Bill Franks, author of "Taming the Big Data Tidal Wave" and chief analytics officer at Teradata, believes that public- and private-sector organizations that capitalize on big data in the technology's infancy will seize an early competitive advantage. Those that wait for answers to early questions about big data -- and there are many -- will almost certainly lag behind early adopters in formulating intelligent IT initiatives.

For businesses, that means decreased profits. For federal agencies, it means continued inefficiencies and missed opportunities to benefit taxpayers.

Franks' focus is on helping the reader understand rapidly evolving technologies and how organizations can use big data to frame decisions and create an organizational culture around analytics.

What big is and why it is changing

Franks is less concerned about a proper definition than in conveying the idea that big data will change.

Today it is typically considered to be data whose size or complexity is beyond what traditional database software tools can capture, store and analyze. But despite the "big" in big data, size isn't the only challenge. Structure -- or how the data is mashed together -- is also important to analysts hoping to generate insights from data troves.

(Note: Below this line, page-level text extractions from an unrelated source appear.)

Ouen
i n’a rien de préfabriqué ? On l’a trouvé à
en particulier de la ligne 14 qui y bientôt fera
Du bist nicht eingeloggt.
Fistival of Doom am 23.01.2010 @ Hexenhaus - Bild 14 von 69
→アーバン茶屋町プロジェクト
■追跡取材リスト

"Big data is often described as unstructured and traditional data as structured," Franks wrote, "but the lines aren't as clean as such labels suggest."

An analyst has no control over truly unstructured datasets. Text, video and audio files fall into that context. There is no flow or format to datasets such as the collection of social media feeds for sentiment analysis. People speak and communicate differently, making analysis of such bulk information challenging.

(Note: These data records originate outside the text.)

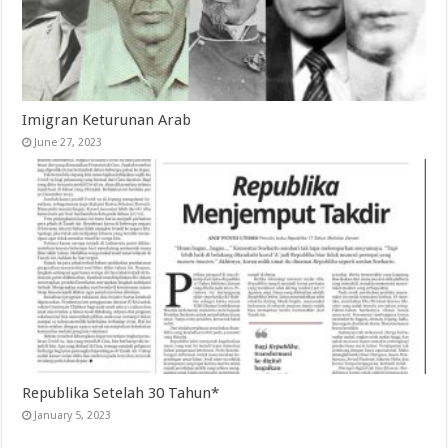
Imigran Keturunan Arab
June 27, 2023
Republika Setelah 30 Tahun*
January 5, 2023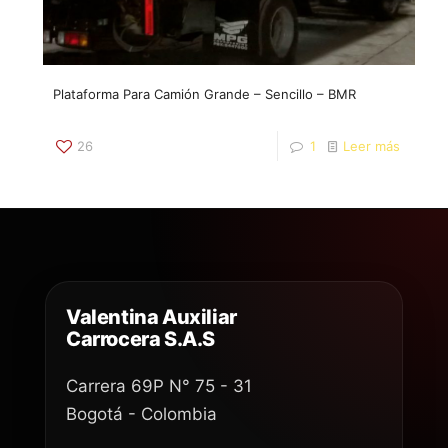
Plataforma Para Camión Grande – Sencillo – BMR
26
1
Leer más
Valentina Auxiliar
Carrocera S.A.S
Carrera 69P N° 75 - 31
Bogotá - Colombia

Semi-structured data has a flow and format but lacks user-friendliness. Web logs look messy and complex, but each piece of information does "serve a purpose of some sort," Franks wrote.

Structured data falls into the realm of big data based on sheer size. Taking terabytes or petabytes of structured information, such as the transaction records of a bank, can be quite challenging for traditional relational databases, even though information is neatly organized in columns and rows.

Combining unstructured data with some variant of traditional data has led to successful results for early leaders in big data, especially retailers. Combining web-search data and customers' online habits with prior transactions can give a company a competitive advantage.

But size and complexity shouldn't drive potential big-data users away. Franks said the point is not collecting all data in a database, it's identifying which pieces matter, standardizing processes and letting the rest of the data slip by.

"The fact is that most big data just doesn't matter," wrote Franks, who acknowledges that "throwing data away will take some getting used to."

His other point is that big data won't be a "wild west of crazy formats, unconstrained streams and lack of definition" forever. As big-data technology continues to evolve, "what's big data today won't be considered big data tomorrow any more than what was considered big a decade ago is considered big today."

Framing the questions

Franks' book purposely does not delve deeply into the technical specifications of big data, but it does outline a number of the evolving technologies that make big data possible and hint at future capabilities.

Franks describes the convergence of analytic and data storage environments, massively parallel processing architecture, cloud and grid computing, and MapReduce. The book defines those technologies, but more important, it gives decision-based context to questions that IT executives pondering a big-data initiative will ask.

For example, does it make sense to run a certain big-data application in a public or private cloud -- or in a different architecture altogether? What kinds of problems are best suited to a big-data solution, and what other enabling technologies (such as MapReduce) will be required? Is big data a one-time investment or will it require further investment over time? Whom do I hire to get this done?

Franks' approach to answering those and other questions provides enough information for a reader to grasp the technologies, but his focus continually returns to helping the reader understand effective analysis of big data, how to frame decisions about its potential and possibilities, and how to build an analytic culture within an organization.